*The task:* Reproduce nothing but the closing run of lines: the line with "thumb ip: (856, 1015)" and each line that follows it to the end of the data.

*Input:*

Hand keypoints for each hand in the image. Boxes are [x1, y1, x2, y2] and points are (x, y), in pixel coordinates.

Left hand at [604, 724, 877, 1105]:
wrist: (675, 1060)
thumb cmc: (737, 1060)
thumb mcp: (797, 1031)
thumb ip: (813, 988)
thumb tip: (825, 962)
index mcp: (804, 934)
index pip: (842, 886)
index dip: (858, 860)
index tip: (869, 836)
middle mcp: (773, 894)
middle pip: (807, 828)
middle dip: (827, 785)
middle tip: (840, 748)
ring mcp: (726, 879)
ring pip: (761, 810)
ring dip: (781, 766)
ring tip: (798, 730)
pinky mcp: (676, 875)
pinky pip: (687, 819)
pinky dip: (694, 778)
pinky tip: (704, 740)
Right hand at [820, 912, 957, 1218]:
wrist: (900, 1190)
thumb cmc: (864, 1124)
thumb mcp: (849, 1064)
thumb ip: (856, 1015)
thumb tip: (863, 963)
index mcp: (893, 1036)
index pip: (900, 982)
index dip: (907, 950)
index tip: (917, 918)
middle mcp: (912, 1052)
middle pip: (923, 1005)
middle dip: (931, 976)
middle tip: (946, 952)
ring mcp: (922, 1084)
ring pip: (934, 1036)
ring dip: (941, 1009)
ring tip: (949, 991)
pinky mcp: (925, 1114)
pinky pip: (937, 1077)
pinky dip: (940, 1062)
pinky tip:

*Result of the exercise:*
thumb ip: (856, 1015)
thumb tip: (863, 963)
index mcp: (893, 1036)
index pip: (900, 982)
index dip: (907, 950)
index tip: (917, 918)
middle mcp: (912, 1052)
middle pip: (923, 1005)
middle dip: (931, 976)
middle tip: (946, 952)
ring mcp: (922, 1084)
ring pip: (934, 1036)
ring dip: (941, 1009)
ring tip: (949, 991)
pinky mcp: (925, 1114)
pinky pip: (937, 1077)
pinky dip: (940, 1062)
pinky tip:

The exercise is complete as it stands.